Ou seja, também por esta via seria de improceder a sua pretensão à devolução das rendas pagas e isenção de pagamento das rendas futuras.

3. Pedido de indemnização por danos patrimoniais e não patrimoniais

Por fim, peticionou a autora a fixação de uma indemnização:

a) por danos materiais, estimados em 2.000,00 €, em virtude dos estragos provocados nos eletrodomésticos como micro-ondas, torradeira, termo ventilador, em móveis, como cama, mesas de cabeceira, sofás e outros e também algum vestuário;

b) por danos não patrimoniais, em valor não inferior a 2.500,00 €, atendendo a que a autora tem tido um grande desgosto com toda esta situação, vivendo um drama pessoal desde o momento em que em que constatou as péssimas condições de vida em que estava a viver, em virtude dos graves problemas que se revelavam no interior do locado.

Contudo, e ainda que se houvessem por demonstrados os demais pressupostos da responsabilidade civil previstos no artigo 483º do Código Civil, sempre tal pretensão haveria de improceder, uma vez que os alegados danos não foram dados por provados (cfr., nomeadamente, o teor do 13 dos factos dados como “Não Provados”, cuja impugnação foi julgada improcedente).

A apelação é de improceder, na sua totalidade.


*

IV – DECISÃO

 Pelo exposto, acordam os juízes deste tribunal da Relação em julgar improcedente a Apelação, confirmando a decisão recorrida.
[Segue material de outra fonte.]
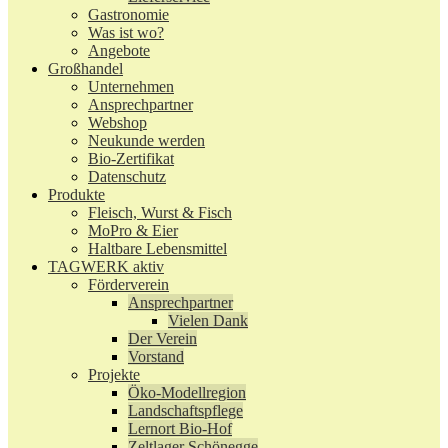
Gastronomie
Was ist wo?
Angebote
Großhandel
Unternehmen
Ansprechpartner
Webshop
Neukunde werden
Bio-Zertifikat
Datenschutz
Produkte
Fleisch, Wurst & Fisch
MoPro & Eier
Haltbare Lebensmittel
TAGWERK aktiv
Förderverein
Ansprechpartner
Vielen Dank
Der Verein
Vorstand
Projekte
Öko-Modellregion
Landschaftspflege
Lernort Bio-Hof
Zeltlager Schönegge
Custas da Apelação a suportar pela Apelante.

Notifique.

                                                                   Coimbra, 13 de junho de 2023                                              

V – Sumário elaborado nos termos do artigo 663º, nº7 do CPC.

(…).




[1] José Lebre de Freitas e Isabel Alexandre, “Código de Processo Civil Anotado”, 2º Vol., 3ª ed., Almedina, p. 737.
[2] Rui Pinto, “Manual do Recurso Civil”, Vol. I, AAFDL Editora, p. 85.
[3] Ac. TCAS de 15-05-2014, relatado por Joaquim Codesso, citado por Rui Pinto, in “Manual do Recurso Civil”, p.85.
[4] Cfr., a tal respeito, Rui Pinto, obra citada, pp. 81-82.
[5] “Manual do Recurso Civil” – Vol. I, AADFL Editora, p. 81.
[6] Ana Taveira da Fonseca, Comentário ao Código Civil, Direito das Obrigações, Das Obrigações em Geral”, Coord. José Brandão Proença, Universidade Católica Editora, pp. 123-124.
[7] Segundo Pedro Romano Martinez, por via de regra, a extinção do contrato de locação não implica a destruição in radicem dos efeitos negociais, não é posta em causa a execução de prestações contratuais verificada anteriormente à dissolução do vínculo. “Da Cessação do Contrato”, Almedina 2015, pp. 182 e 329. Compreende-se que assim seja, uma vez que estes contratos fazem nascer uma relação contratual que se prolonga no tempo e onde a retroatividade da extinção dos seus efeitos jurídicos seria impraticável e não corresponderia nem aos interesses dos sujeitos envolvidos nem ao fim da própria resolução (pense-se como seria possível restituir o gozo da coisa locada num contrato de locação ou a prestação realizada pelo trabalhador num contrato de trabalho) -  Daniela Farto Baptista, “Comentário ao Código Civil, Direito das Obrigações, Das Obrigações Em Geral”, Universidade Católica Portuguesa, p.143-144.
[8] Assunção Cristas, “Regime de obras e sua repercussão na renda e na manutenção do contrato de arrendamento”, in THEMIS, Revista da Faculdade de Direito da UNL, Ano VIII – Nº15 – 2008, p. 30.
[9] “Comentário ao Código Civil, Parte Geral”, Coord. De Luís Carvalho Fernandes e outros, Universidade Católica Editora, p. 718.